We see clients that have a lot of measures in place that generate a lot of data, but not necessarily the right measures in the right place on the right things, that would otherwise give them intelligence into both their own process performance, and their customer experiences.
As an example, I spoke to an Insurance company last year, who only found out that they’d not sent out 10,000 renewal letters when the customer complaint flood gate opened! A reactive situation with little or no control, which sucks resource and creates additional cost, not to mention customer dissatisfaction and negative emotion.
So what’s the answer?
Well, one approach is what we talk about at Custerian. We talk about measuring the three voices in an organisation.
These three voices are:
Voice of Customer
This is exactly as it sounds! It’s the voice of the customer measured (or listened to) either formally and structured through customer research and measurement, or informal and unstructured through anecdotes, employee feedback, social media comments and shares (or even thank you notes!).
Voice of Process
These are what most people refer to as KPIs (key performance indicators). However, they need to be measuring key parts of processes that deliver or determine an important or critical part of the customer experience. A key question to ask here is “if a process point fails will it cause adverse impact to customers, create complaints and/or customer dissatisfaction, or detract from the total experience? If the answer is yes, then it needs to be measured. I’d suggest that insurance renewal letters fall in this category. An easy one with hindsight but a key part of the insurance renewal process where failure causes adverse impact.
Voice of employee
Simply, where a process hands off between team or individuals, the hand off should be measured to ensure;
The handing-off team complete their part efficiently and effectively and on time
The receiving team get everything they need to be able to complete their part efficiently and effectively to either finish the process or hand over again as required
Rinse and repeat
If you then have a single view i.e. a dashboard with all 3 voices on it, then you can see all three critical measures in one place, at a glance without having to dig around for the information on a regular basis.

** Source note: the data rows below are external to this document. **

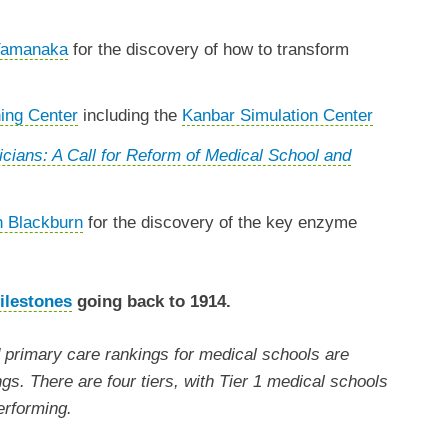
 Yamanaka
for the discovery of how to transform
ing Center
including the
Kanbar Simulation Center
cians: A Call for Reform of Medical School and
h Blackburn
for the discovery of the key enzyme
ilestones
going back to 1914.
primary care rankings for medical schools are
ngs. There are four tiers, with Tier 1 medical schools
erforming.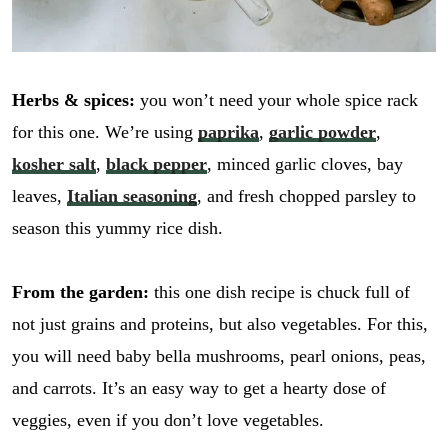
Herbs & spices:
you won’t need your whole spice rack
for this one. We’re using
paprika
,
garlic powder
,
kosher salt
,
black pepper
, minced garlic cloves, bay
leaves,
Italian seasoning
, and fresh chopped parsley to
season this yummy rice dish.
From the garden:
this one dish recipe is chuck full of
not just grains and proteins, but also vegetables. For this,
you will need baby bella mushrooms, pearl onions, peas,
and carrots. It’s an easy way to get a hearty dose of
veggies, even if you don’t love vegetables.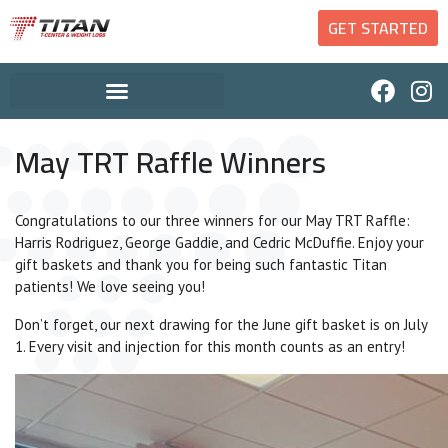
GET STARTED
May TRT Raffle Winners
Congratulations to our three winners for our May TRT Raffle:
Harris Rodriguez, George Gaddie, and Cedric McDuffie. Enjoy your
gift baskets and thank you for being such fantastic Titan
patients! We love seeing you!
Don’t forget, our next drawing for the June gift basket is on July
1. Every visit and injection for this month counts as an entry!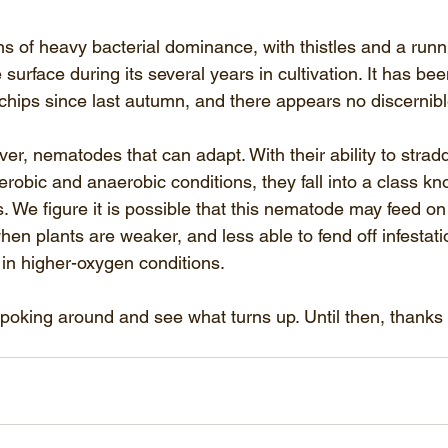
 of heavy bacterial dominance, with thistles and a runn
surface during its several years in cultivation. It has be
hips since last autumn, and there appears no discernib
er, nematodes that can adapt. With their ability to stradd
obic and anaerobic conditions, they fall into a class kn
. We figure it is possible that this nematode may feed on 
en plants are weaker, and less able to fend off infestati
 in higher-oxygen conditions.
poking around and see what turns up. Until then, thanks 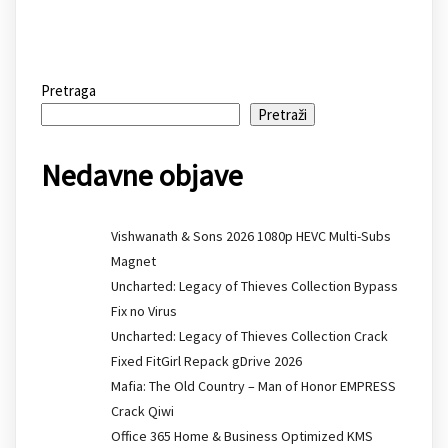
Pretraga
Pretraži
Nedavne objave
Vishwanath & Sons 2026 1080p HEVC Multi-Subs
Magnet
Uncharted: Legacy of Thieves Collection Bypass
Fix no Virus
Uncharted: Legacy of Thieves Collection Crack
Fixed FitGirl Repack gDrive 2026
Mafia: The Old Country – Man of Honor EMPRESS
Crack Qiwi
Office 365 Home & Business Optimized KMS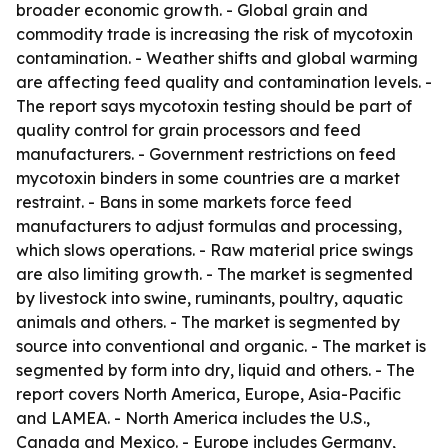
broader economic growth. - Global grain and
commodity trade is increasing the risk of mycotoxin
contamination. - Weather shifts and global warming
are affecting feed quality and contamination levels. -
The report says mycotoxin testing should be part of
quality control for grain processors and feed
manufacturers. - Government restrictions on feed
mycotoxin binders in some countries are a market
restraint. - Bans in some markets force feed
manufacturers to adjust formulas and processing,
which slows operations. - Raw material price swings
are also limiting growth. - The market is segmented
by livestock into swine, ruminants, poultry, aquatic
animals and others. - The market is segmented by
source into conventional and organic. - The market is
segmented by form into dry, liquid and others. - The
report covers North America, Europe, Asia-Pacific
and LAMEA. - North America includes the U.S.,
Canada and Mexico. - Europe includes Germany,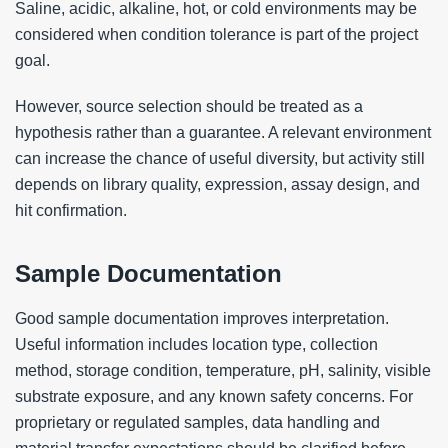
Saline, acidic, alkaline, hot, or cold environments may be
considered when condition tolerance is part of the project
goal.
However, source selection should be treated as a
hypothesis rather than a guarantee. A relevant environment
can increase the chance of useful diversity, but activity still
depends on library quality, expression, assay design, and
hit confirmation.
Sample Documentation
Good sample documentation improves interpretation.
Useful information includes location type, collection
method, storage condition, temperature, pH, salinity, visible
substrate exposure, and any known safety concerns. For
proprietary or regulated samples, data handling and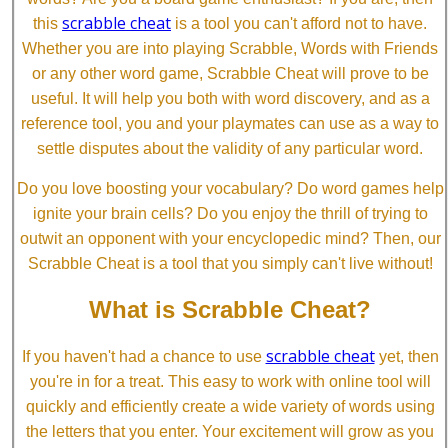
scrabble cheat
this
is a tool you can't afford not to have.
Whether you are into playing Scrabble, Words with Friends
or any other word game, Scrabble Cheat will prove to be
useful. It will help you both with word discovery, and as a
reference tool, you and your playmates can use as a way to
settle disputes about the validity of any particular word.
Do you love boosting your vocabulary? Do word games help
ignite your brain cells? Do you enjoy the thrill of trying to
outwit an opponent with your encyclopedic mind? Then, our
Scrabble Cheat is a tool that you simply can't live without!
What is Scrabble Cheat?
scrabble cheat
If you haven't had a chance to use
yet, then
you're in for a treat. This easy to work with online tool will
quickly and efficiently create a wide variety of words using
the letters that you enter. Your excitement will grow as you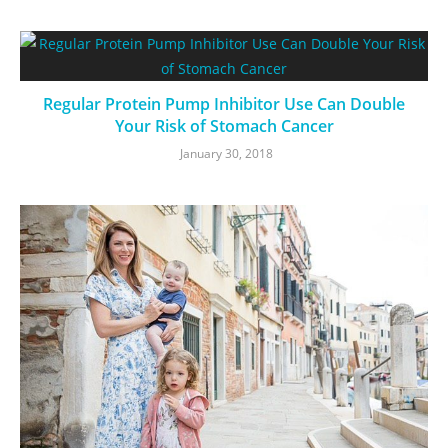
Regular Protein Pump Inhibitor Use Can Double
Your Risk of Stomach Cancer
January 30, 2018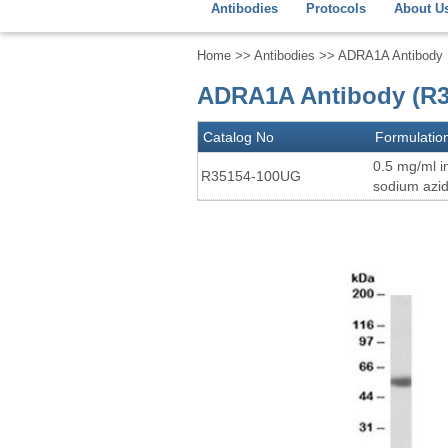
Antibodies
Protocols
About U
Home
>>
Antibodies
>> ADRA1A Antibody
ADRA1A Antibody (R3
Catalog No
Formulatio
0.5 mg/ml i
R35154-100UG
sodium azi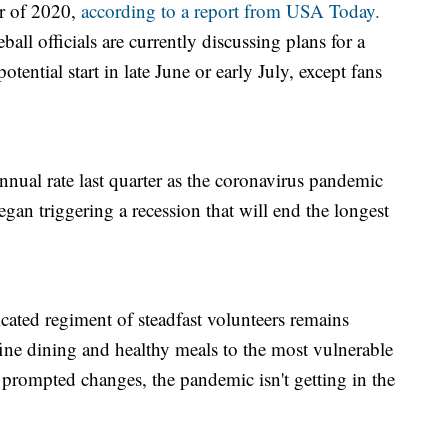
er of 2020,
according to a report from USA Today.
ll officials are currently discussing plans for a
tential start in late June or early July, except fans
ual rate last quarter as the coronavirus pandemic
an triggering a recession that will end the longest
cated regiment of steadfast volunteers remains
fine dining and healthy meals to the most vulnerable
ompted changes, the pandemic isn't getting in the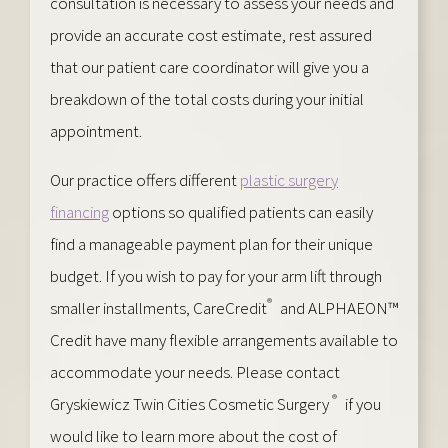
consultation is necessary to assess your needs and
provide an accurate cost estimate, rest assured
that our patient care coordinator will give you a
breakdown of the total costs during your initial
appointment.
Our practice offers different
plastic surgery
financing
options so qualified patients can easily
find a manageable payment plan for their unique
budget. If you wish to pay for your arm lift through
®
smaller installments, CareCredit
and ALPHAEON™
Credit have many flexible arrangements available to
accommodate your needs. Please contact
®
Gryskiewicz Twin Cities Cosmetic Surgery
if you
would like to learn more about the cost of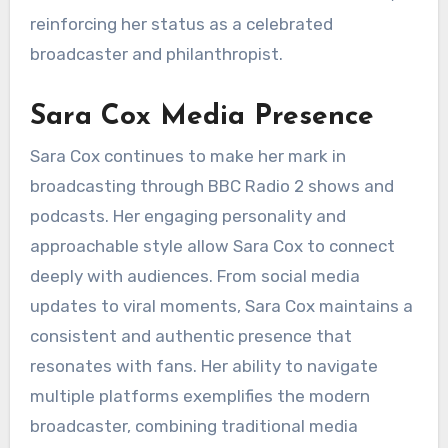
reinforcing her status as a celebrated
broadcaster and philanthropist.
Sara Cox Media Presence
Sara Cox continues to make her mark in
broadcasting through BBC Radio 2 shows and
podcasts. Her engaging personality and
approachable style allow Sara Cox to connect
deeply with audiences. From social media
updates to viral moments, Sara Cox maintains a
consistent and authentic presence that
resonates with fans. Her ability to navigate
multiple platforms exemplifies the modern
broadcaster, combining traditional media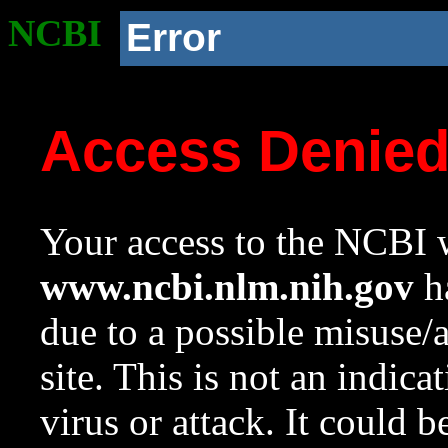
NCBI
Error
Access Denie
Your access to the NCBI w
www.ncbi.nlm.nih.gov
ha
due to a possible misuse/
site. This is not an indica
virus or attack. It could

Further refinement to this is setting tolerance thresholds around the three voices. So that if VoP or VoE drops out of threshold, you can with a degree of certainty, predict that there will be an impact on VoC.
The real skill, is to be able to quickly spot the drops in VoP and VoE and correct them before VoC is actually impacted (ideally). Now we’re starting to delve into the world of real time analytics and reporting which is for another post but is already (and has been for a while) available.
It’s part of moving from reactive (slow) to predictive (agile) and creating intentional experiences for customers (and organisations), rather than the reactive fix and fire fight that we continually see.
Looking back at the Insurance company example from earlier, there clearly was no VoP measure on renewal letters… If the measure had been in place, they would have spotted the failure and been able to correct and inform probably before customers had even realised. This is where big data can be a distraction when there’s more effective things that can be done first to protect and improve the customer experience.
What would your organisation’s three voices be saying?